While the pandemic gave people a lot of time together, Bose says that a child’s imagination always remains unheard.
“Even when there is no pandemic, a child is always around people, but it doesn’t mean that the child is engaged. The adults are busy in their own world and the child may not always get the required attention,” says Bose. “We try to tell children things. We try to explain things to them.

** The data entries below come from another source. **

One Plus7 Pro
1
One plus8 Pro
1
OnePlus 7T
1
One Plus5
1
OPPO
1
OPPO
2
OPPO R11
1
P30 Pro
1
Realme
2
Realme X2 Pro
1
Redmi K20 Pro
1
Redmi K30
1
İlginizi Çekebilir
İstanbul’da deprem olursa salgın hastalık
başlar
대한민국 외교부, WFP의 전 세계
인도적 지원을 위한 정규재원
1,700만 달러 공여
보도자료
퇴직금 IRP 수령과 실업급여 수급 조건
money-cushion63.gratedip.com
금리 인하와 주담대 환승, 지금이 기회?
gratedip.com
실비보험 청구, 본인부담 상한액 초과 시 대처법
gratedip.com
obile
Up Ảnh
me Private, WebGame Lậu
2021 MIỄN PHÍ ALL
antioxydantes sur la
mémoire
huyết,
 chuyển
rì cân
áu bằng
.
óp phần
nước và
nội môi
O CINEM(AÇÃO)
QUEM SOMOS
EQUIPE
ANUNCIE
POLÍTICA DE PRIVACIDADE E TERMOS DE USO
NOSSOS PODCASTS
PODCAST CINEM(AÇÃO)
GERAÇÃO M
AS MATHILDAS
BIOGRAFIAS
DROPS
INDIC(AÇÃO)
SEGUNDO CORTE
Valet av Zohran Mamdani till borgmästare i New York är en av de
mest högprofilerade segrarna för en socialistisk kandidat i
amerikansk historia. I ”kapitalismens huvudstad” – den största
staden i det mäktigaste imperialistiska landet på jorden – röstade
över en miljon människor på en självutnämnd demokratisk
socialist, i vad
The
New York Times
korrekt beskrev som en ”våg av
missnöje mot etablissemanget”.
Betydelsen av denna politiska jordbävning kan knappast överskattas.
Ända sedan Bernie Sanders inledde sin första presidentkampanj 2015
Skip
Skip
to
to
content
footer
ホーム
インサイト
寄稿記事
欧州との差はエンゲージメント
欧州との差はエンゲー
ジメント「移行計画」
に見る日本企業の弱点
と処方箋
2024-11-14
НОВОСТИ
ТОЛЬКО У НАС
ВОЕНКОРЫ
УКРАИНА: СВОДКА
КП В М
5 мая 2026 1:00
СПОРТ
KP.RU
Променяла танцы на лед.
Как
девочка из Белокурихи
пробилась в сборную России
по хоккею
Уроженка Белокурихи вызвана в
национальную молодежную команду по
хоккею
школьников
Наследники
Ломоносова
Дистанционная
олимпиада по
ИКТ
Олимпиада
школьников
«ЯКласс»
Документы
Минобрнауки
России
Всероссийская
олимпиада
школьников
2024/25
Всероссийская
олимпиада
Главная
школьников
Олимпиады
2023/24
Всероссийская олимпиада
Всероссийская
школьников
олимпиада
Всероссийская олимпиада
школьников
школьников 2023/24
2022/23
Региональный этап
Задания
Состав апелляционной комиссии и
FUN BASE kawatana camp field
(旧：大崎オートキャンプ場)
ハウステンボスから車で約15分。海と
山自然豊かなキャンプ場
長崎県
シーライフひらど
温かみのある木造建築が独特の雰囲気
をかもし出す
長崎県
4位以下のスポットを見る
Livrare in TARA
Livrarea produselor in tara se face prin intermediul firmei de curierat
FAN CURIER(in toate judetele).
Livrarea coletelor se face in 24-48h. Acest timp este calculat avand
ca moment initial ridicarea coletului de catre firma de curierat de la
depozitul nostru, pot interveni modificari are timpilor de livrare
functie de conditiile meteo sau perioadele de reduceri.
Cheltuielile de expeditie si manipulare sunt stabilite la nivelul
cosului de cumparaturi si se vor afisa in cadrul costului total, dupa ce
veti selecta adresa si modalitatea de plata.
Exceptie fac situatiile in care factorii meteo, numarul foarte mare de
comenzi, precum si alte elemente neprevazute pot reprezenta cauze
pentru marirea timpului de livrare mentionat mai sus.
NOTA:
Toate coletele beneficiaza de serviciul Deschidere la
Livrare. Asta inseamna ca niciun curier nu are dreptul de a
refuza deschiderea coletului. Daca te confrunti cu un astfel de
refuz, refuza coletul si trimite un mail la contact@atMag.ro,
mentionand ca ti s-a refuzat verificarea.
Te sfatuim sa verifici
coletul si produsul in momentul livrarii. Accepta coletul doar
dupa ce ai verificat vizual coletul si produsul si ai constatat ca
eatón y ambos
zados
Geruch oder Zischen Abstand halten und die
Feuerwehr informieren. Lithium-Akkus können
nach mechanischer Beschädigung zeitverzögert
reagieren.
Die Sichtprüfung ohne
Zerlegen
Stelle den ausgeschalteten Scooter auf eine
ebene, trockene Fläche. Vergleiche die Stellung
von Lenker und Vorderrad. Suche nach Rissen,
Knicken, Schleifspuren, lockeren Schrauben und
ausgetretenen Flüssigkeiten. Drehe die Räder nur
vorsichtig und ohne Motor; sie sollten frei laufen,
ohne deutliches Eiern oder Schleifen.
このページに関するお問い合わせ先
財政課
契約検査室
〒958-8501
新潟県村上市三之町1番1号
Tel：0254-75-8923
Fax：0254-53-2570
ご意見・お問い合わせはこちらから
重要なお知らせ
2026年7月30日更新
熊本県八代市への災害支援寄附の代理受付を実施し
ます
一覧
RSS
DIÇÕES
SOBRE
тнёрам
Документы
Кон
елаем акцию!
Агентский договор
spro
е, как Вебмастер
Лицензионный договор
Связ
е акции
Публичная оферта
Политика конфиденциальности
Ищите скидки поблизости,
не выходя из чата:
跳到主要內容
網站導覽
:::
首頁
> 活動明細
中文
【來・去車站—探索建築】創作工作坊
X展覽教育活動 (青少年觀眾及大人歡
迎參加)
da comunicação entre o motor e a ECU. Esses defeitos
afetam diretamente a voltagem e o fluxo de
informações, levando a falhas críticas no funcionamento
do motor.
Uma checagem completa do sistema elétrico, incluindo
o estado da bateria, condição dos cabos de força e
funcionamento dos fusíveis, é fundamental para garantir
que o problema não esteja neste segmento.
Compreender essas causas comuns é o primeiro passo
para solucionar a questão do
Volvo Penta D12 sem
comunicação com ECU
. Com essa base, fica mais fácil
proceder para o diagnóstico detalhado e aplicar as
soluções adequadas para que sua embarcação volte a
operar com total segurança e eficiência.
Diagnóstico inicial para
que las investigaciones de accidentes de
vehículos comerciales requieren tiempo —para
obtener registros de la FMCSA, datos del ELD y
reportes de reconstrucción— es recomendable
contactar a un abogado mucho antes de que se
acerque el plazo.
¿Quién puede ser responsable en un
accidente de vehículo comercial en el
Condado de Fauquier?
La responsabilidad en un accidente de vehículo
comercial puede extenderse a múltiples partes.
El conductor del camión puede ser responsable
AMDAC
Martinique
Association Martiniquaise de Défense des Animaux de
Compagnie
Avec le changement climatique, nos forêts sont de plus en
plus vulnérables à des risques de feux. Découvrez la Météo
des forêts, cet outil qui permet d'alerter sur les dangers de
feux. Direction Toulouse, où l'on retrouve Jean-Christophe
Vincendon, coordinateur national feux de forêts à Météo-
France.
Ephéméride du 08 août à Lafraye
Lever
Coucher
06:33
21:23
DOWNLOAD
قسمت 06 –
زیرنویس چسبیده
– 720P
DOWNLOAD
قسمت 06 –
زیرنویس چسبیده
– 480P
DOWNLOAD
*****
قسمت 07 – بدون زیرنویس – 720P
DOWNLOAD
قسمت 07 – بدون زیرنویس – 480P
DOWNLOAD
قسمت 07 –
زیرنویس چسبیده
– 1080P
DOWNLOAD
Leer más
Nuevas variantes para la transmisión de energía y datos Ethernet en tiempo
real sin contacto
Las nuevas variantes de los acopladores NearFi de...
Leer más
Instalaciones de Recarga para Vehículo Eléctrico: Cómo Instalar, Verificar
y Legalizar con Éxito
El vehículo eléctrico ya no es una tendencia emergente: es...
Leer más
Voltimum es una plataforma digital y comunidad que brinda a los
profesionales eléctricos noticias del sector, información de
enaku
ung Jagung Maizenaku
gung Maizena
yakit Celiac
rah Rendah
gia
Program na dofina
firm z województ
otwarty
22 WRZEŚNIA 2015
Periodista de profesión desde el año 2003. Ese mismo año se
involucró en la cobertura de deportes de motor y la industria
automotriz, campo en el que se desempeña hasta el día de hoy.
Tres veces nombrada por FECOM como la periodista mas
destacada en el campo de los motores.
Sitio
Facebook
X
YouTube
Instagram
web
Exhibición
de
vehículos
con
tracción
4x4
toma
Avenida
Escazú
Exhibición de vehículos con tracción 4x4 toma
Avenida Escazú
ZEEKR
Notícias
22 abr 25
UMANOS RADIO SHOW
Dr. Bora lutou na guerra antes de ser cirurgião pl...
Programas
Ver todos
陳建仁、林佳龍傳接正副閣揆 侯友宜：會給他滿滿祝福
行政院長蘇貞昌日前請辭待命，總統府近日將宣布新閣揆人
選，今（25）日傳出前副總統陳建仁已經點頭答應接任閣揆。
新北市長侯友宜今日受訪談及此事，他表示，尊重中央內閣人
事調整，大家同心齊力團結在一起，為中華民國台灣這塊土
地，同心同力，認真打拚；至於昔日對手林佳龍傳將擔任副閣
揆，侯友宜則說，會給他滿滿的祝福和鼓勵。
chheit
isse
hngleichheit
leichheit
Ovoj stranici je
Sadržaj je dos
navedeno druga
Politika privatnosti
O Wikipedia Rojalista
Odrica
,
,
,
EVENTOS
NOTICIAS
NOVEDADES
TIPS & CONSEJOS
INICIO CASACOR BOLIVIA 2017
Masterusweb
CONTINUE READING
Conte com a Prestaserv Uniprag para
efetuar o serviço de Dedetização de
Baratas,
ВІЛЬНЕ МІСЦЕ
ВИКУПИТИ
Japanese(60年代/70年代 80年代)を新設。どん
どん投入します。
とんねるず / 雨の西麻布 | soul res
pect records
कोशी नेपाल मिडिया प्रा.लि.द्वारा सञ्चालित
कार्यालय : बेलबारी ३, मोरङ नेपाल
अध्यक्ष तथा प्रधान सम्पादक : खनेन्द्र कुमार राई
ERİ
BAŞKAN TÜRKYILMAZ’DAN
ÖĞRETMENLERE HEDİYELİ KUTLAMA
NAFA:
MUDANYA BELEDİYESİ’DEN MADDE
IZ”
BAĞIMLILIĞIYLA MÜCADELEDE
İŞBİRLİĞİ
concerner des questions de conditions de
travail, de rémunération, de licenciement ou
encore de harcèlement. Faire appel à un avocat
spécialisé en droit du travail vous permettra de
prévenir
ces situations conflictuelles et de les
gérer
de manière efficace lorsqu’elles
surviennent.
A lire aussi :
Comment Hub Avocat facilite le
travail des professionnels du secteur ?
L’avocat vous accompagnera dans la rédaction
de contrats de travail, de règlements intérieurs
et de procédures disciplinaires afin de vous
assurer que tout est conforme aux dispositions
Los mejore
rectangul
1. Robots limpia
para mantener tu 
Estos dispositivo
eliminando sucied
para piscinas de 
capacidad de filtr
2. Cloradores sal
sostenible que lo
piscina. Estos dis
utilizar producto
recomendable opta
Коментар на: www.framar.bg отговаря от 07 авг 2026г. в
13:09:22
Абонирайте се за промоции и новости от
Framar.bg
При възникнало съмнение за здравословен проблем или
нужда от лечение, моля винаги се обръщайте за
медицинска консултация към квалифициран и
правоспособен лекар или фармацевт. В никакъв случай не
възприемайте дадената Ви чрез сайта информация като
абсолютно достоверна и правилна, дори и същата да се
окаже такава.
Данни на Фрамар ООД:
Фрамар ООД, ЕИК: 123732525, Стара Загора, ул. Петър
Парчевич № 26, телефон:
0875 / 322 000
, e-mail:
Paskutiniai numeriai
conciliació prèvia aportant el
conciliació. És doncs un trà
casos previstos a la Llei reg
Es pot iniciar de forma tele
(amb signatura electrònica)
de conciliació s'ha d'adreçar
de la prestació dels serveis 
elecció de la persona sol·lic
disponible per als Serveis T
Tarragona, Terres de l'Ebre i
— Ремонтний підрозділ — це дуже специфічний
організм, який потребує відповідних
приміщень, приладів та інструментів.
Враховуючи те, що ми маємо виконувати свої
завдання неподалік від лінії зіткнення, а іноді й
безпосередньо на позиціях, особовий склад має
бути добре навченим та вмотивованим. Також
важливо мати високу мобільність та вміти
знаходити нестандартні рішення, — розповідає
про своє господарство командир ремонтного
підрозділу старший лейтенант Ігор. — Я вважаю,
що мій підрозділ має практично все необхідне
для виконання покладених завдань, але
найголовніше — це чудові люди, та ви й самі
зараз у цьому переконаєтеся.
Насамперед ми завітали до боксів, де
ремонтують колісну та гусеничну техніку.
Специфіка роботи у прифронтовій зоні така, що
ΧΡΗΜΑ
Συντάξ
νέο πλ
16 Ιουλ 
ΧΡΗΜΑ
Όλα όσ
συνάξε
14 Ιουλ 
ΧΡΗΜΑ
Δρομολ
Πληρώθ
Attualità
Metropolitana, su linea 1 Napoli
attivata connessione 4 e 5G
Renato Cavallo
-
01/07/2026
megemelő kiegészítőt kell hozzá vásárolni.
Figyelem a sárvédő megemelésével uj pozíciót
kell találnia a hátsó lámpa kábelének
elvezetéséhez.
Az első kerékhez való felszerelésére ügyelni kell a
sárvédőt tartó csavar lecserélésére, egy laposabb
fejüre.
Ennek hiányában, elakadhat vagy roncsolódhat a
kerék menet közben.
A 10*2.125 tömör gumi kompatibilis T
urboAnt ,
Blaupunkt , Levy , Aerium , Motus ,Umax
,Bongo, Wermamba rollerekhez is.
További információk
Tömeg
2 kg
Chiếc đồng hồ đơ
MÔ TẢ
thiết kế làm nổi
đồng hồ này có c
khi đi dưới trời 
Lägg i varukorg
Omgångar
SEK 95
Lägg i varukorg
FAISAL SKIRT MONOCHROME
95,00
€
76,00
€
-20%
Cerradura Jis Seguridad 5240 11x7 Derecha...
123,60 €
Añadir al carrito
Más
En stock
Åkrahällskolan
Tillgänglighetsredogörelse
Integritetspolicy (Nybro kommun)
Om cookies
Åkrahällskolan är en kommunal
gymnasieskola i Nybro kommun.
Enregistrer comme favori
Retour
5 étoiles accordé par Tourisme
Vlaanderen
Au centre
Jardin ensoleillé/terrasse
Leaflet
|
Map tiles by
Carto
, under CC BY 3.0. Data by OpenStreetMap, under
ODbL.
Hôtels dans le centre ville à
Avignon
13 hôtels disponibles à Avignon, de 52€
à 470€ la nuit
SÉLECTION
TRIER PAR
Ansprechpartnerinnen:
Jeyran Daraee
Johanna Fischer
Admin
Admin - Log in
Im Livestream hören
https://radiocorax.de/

We try to make them understand and make them believe in certain things without listening to their imagination of a better world. So we realised that while the COVID-19 pandemic is over we have been living with this pandemic all along.” says Bose.
Given this lack of attention to children, we do not get to know the perspective of a child on various issues. “We are becoming more and more insensitive to what is happening all around and not looking at what we are doing to the planet. So the play is both, a chance for us to look within and what we are becoming, and also try to look at child’s perspective of the world,” says Bose.
Bose doesn’t want to take these plays to mainstream theater. Instead, the team is looking to stage the play in front of limited audiences who they can then engage in discussions. “Each person can have their own takeaways but unless we talk about it, unless we listen to young voices, children largely remain unheard. The space is created as we say but the effort has to be made to make use of that space.”
The play has Aditya Verma (a student of theatre at Kala Academy) playing the central character of Guddu, and Sobita Kudrarkar, well known in Konkani and Marathi theater circles, and who is currently pursuing her Masters in English literature at Goa University. “As both of them are studying in university, they are not able to give time for the performances except on the weekends and whenever they have time. Else, the play would have travelled a lot,” says Bose.
The play has already been staged at Studio Tamasha in Mumbai, a few places in Bengaluru, Ahmedabad, Jaipur, and Goa.
In fact, the Goa launch was held at Sunaparanta-Goa Centre for the Arts in Altinho as part of the closing of the Goa Open Arts festival. At the performance, Bose and Uppal performed the play themselves. Thereafter, performances were held at the Museum of Goa in Pilerne and Dnyanprassarak Mandal’s College and Research Centre, Assagao.